Frederick Busch's novel War Babies is a short, powerful moral tale that sheds light upon the insidious nature of evil and the grip history holds on the lives of the seemingly protected innocent. Peter Santore, the narrator, is an American lawyer in his mid-thirties come to England to track down a certain Hilary Pennels, the daughter of a Korean War hero who died in a POW camp—the same camp in which Peter's own father turned traitor and whose informing became, perhaps, the cause of Hilary's father's death. Only Hilary's guardian, Fox—himself a survivor of the camp—can explain, if he will, the troubling past that haunts the now fully grown "war babies." As Frederick Busch's relentless narrative bears down upon this complexity of betrayals, the lines between exploiter and exploited become eerily blurred.
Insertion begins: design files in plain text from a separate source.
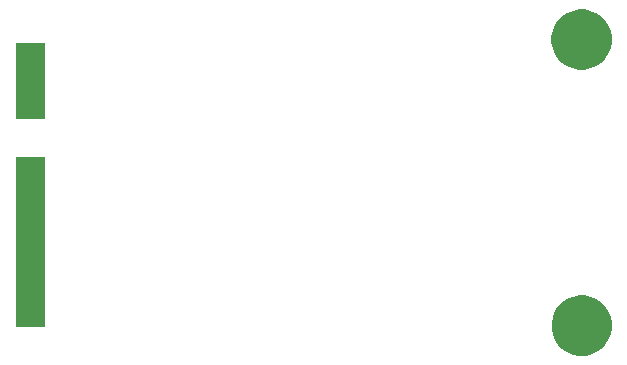
<source format=gbr>
G04 #@! TF.GenerationSoftware,KiCad,Pcbnew,5.1.5+dfsg1-2build2*
G04 #@! TF.CreationDate,2021-02-22T11:33:45+01:00*
G04 #@! TF.ProjectId,Lomu-hw,4c6f6d75-2d68-4772-9e6b-696361645f70,rev?*
G04 #@! TF.SameCoordinates,Original*
G04 #@! TF.FileFunction,Soldermask,Bot*
G04 #@! TF.FilePolarity,Negative*
%FSLAX46Y46*%
G04 Gerber Fmt 4.6, Leading zero omitted, Abs format (unit mm)*
G04 Created by KiCad (PCBNEW 5.1.5+dfsg1-2build2) date 2021-02-22 11:33:45*
%MOMM*%
%LPD*%
G04 APERTURE LIST*
%ADD10C,0.100000*%
G04 APERTURE END LIST*
D10*
G36*
X163900998Y-75098313D02*
G01*
X164285310Y-75257500D01*
X164365252Y-75290613D01*
X164783068Y-75569789D01*
X165138391Y-75925112D01*
X165417567Y-76342928D01*
X165417568Y-76342930D01*
X165609867Y-76807182D01*
X165707900Y-77300027D01*
X165707900Y-77802533D01*
X165609867Y-78295378D01*
X165417568Y-78759630D01*
X165417567Y-78759632D01*
X165138391Y-79177448D01*
X164783068Y-79532771D01*
X164365252Y-79811947D01*
X164365251Y-79811948D01*
X164365250Y-79811948D01*
X163900998Y-80004247D01*
X163408153Y-80102280D01*
X162905647Y-80102280D01*
X162412802Y-80004247D01*
X161948550Y-79811948D01*
X161948549Y-79811948D01*
X161948548Y-79811947D01*
X161530732Y-79532771D01*
X161175409Y-79177448D01*
X160896233Y-78759632D01*
X160896232Y-78759630D01*
X160703933Y-78295378D01*
X160605900Y-77802533D01*
X160605900Y-77300027D01*
X160703933Y-76807182D01*
X160896232Y-76342930D01*
X160896233Y-76342928D01*
X161175409Y-75925112D01*
X161530732Y-75569789D01*
X161948548Y-75290613D01*
X162028490Y-75257500D01*
X162412802Y-75098313D01*
X162905647Y-75000280D01*
X163408153Y-75000280D01*
X163900998Y-75098313D01*
G37*
G36*
X117726780Y-77657500D02*
G01*
X115226780Y-77657500D01*
X115226780Y-63257500D01*
X117726780Y-63257500D01*
X117726780Y-77657500D01*
G37*
G36*
X117726780Y-60057500D02*
G01*
X115226780Y-60057500D01*
X115226780Y-53657500D01*
X117726780Y-53657500D01*
X117726780Y-60057500D01*
G37*
G36*
X163898458Y-50874333D02*
G01*
X164362710Y-51066632D01*
X164362712Y-51066633D01*
X164780528Y-51345809D01*
X165135851Y-51701132D01*
X165415027Y-52118948D01*
X165415028Y-52118950D01*
X165607327Y-52583202D01*
X165705360Y-53076047D01*
X165705360Y-53578553D01*
X165607327Y-54071398D01*
X165415028Y-54535650D01*
X165415027Y-54535652D01*
X165135851Y-54953468D01*
X164780528Y-55308791D01*
X164362712Y-55587967D01*
X164362711Y-55587968D01*
X164362710Y-55587968D01*
X163898458Y-55780267D01*
X163405613Y-55878300D01*
X162903107Y-55878300D01*
X162410262Y-55780267D01*
X161946010Y-55587968D01*
X161946009Y-55587968D01*
X161946008Y-55587967D01*
X161528192Y-55308791D01*
X161172869Y-54953468D01*
X160893693Y-54535652D01*
X160893692Y-54535650D01*
X160701393Y-54071398D01*
X160603360Y-53578553D01*
X160603360Y-53076047D01*
X160701393Y-52583202D01*
X160893692Y-52118950D01*
X160893693Y-52118948D01*
X161172869Y-51701132D01*
X161528192Y-51345809D01*
X161946008Y-51066633D01*
X161946010Y-51066632D01*
X162410262Y-50874333D01*
X162903107Y-50776300D01*
X163405613Y-50776300D01*
X163898458Y-50874333D01*
G37*
M02*

</source>
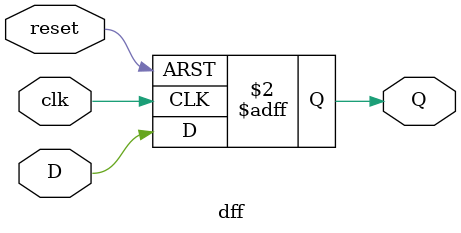
<source format=v>
`timescale 1ns / 1ps


module dff(
    input reset,D,clk,
    output reg Q
    );
    
    always@ (posedge clk or posedge reset) begin
    
    if (reset) begin
    Q <= 1'b0;
    end
    else begin
    Q <= D;
    end
    
    end
    
endmodule

</source>
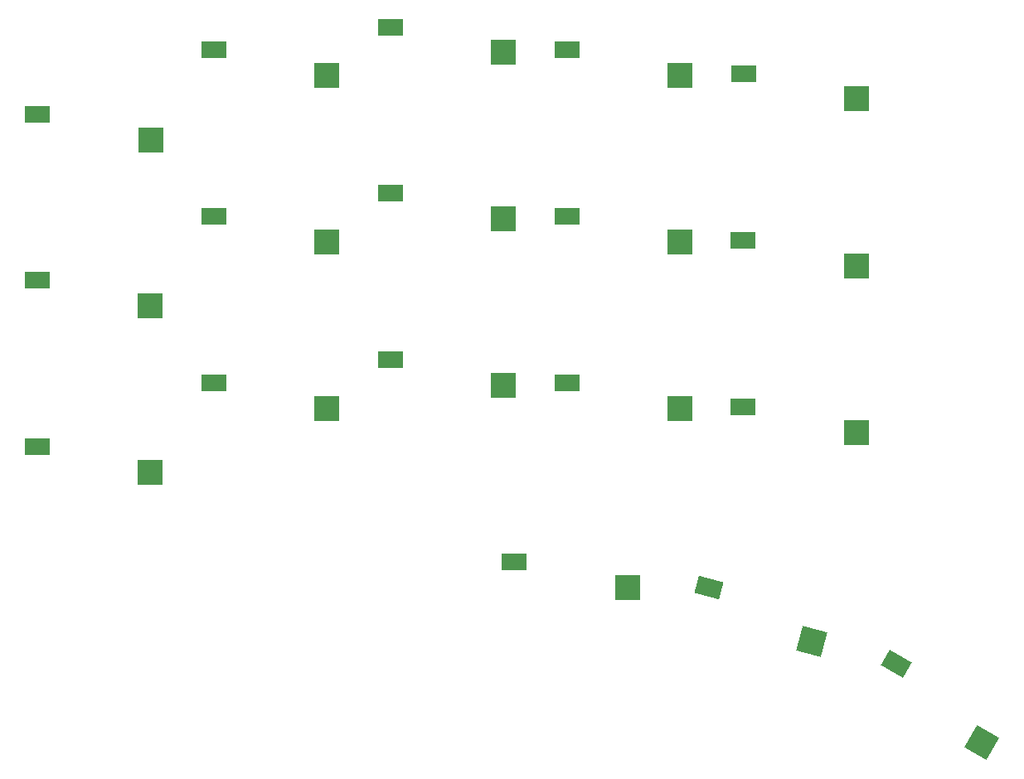
<source format=gbr>
%TF.GenerationSoftware,KiCad,Pcbnew,8.0.4*%
%TF.CreationDate,2024-09-02T16:23:25+07:00*%
%TF.ProjectId,cc36,63633336-2e6b-4696-9361-645f70636258,rev?*%
%TF.SameCoordinates,Original*%
%TF.FileFunction,Paste,Bot*%
%TF.FilePolarity,Positive*%
%FSLAX46Y46*%
G04 Gerber Fmt 4.6, Leading zero omitted, Abs format (unit mm)*
G04 Created by KiCad (PCBNEW 8.0.4) date 2024-09-02 16:23:25*
%MOMM*%
%LPD*%
G01*
G04 APERTURE LIST*
G04 Aperture macros list*
%AMRotRect*
0 Rectangle, with rotation*
0 The origin of the aperture is its center*
0 $1 length*
0 $2 width*
0 $3 Rotation angle, in degrees counterclockwise*
0 Add horizontal line*
21,1,$1,$2,0,0,$3*%
G04 Aperture macros list end*
%ADD10R,2.600000X1.800000*%
%ADD11R,2.600000X2.600000*%
%ADD12RotRect,2.600000X2.600000X330.000000*%
%ADD13RotRect,2.600000X1.800000X330.000000*%
%ADD14RotRect,2.600000X1.800000X345.000000*%
%ADD15RotRect,2.600000X2.600000X345.000000*%
G04 APERTURE END LIST*
D10*
%TO.C,SW12*%
X154665000Y-72090000D03*
D11*
X166215000Y-74690000D03*
%TD*%
D10*
%TO.C,SW10*%
X118635000Y-67290000D03*
D11*
X130185000Y-69890000D03*
%TD*%
D10*
%TO.C,SW18*%
X154665000Y-89108000D03*
D11*
X166215000Y-91708000D03*
%TD*%
D10*
%TO.C,SW15*%
X100595000Y-86678000D03*
D11*
X112145000Y-89278000D03*
%TD*%
D12*
%TO.C,SW21*%
X179011360Y-123400356D03*
D13*
X170308767Y-115373689D03*
%TD*%
D14*
%TO.C,SW20*%
X151167126Y-107579777D03*
D15*
X161650640Y-113080544D03*
%TD*%
D10*
%TO.C,SW19*%
X131295000Y-104940000D03*
D11*
X142845000Y-107540000D03*
%TD*%
D10*
%TO.C,SW17*%
X136679000Y-86700000D03*
D11*
X148229000Y-89300000D03*
%TD*%
D10*
%TO.C,SW16*%
X118635000Y-84308000D03*
D11*
X130185000Y-86908000D03*
%TD*%
D10*
%TO.C,SW14*%
X82577000Y-93218000D03*
D11*
X94127000Y-95818000D03*
%TD*%
D10*
%TO.C,SW11*%
X136679000Y-69682000D03*
D11*
X148229000Y-72282000D03*
%TD*%
D10*
%TO.C,SW9*%
X100595000Y-69660000D03*
D11*
X112145000Y-72260000D03*
%TD*%
D10*
%TO.C,SW8*%
X82577000Y-76200000D03*
D11*
X94127000Y-78800000D03*
%TD*%
D10*
%TO.C,SW6*%
X154713000Y-55050000D03*
D11*
X166263000Y-57650000D03*
%TD*%
D10*
%TO.C,SW5*%
X136679000Y-52670000D03*
D11*
X148229000Y-55270000D03*
%TD*%
D10*
%TO.C,SW4*%
X118635000Y-50310000D03*
D11*
X130185000Y-52910000D03*
%TD*%
D10*
%TO.C,SW3*%
X100635000Y-52670000D03*
D11*
X112185000Y-55270000D03*
%TD*%
D10*
%TO.C,SW2*%
X82635000Y-59230000D03*
D11*
X94185000Y-61830000D03*
%TD*%
M02*

</source>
Author Biography: Frederick Busch is the recipient of the 1991 PEN/Malamud Award for Excellence in Short Fiction, a National Jewish Book Award for Fiction, an Award in Literature from the National Academy and Institute of Arts and Letters, and the Woodrow Wilson, NEA, James Merrill and Guggenheim Awards. His novel The Night Inspector was a finalist for the PEN/Faulkner and the National Book Critics Circle Award. He is the Fairchild Professor of Literature at Colgate University, and has been the acting Director of the Writer's Workshop at the University of Iowa.

Publishers Weekly

National Academy and Institute of Arts and Letters Award-winner Busch ( Absent Friends ) here offers a short, gory Gothic novella centering on the goings-on of two fashionably thirtysomething lovers: Peter Santore, a dull-witted American lawyer who is in England trying to unearth information about his father (an American who, during the Korean War, turned informer); and Hilary Pennels, whose own father, a war hero, was perhaps betrayed by the elder Santore. Also figuring in the novel's none-too-plausible plot is a kinky former Sergeant-Major and Korean POW who, we are told at every opportunity, has rotting teeth, terrible breath and weepy eyes. He drinks, toasts ``absent friends'' and narrates war tales famous for their blood and guts. In this slim volume, Busch fails to reach his usual standard of imaginative pathos leavened by humor. Even his dialogue palls: remarks Pete of Vietnam War veterans, ``They had a really bad time,'' to which Hilary replies, ``Didn't we all.'' (Sept.)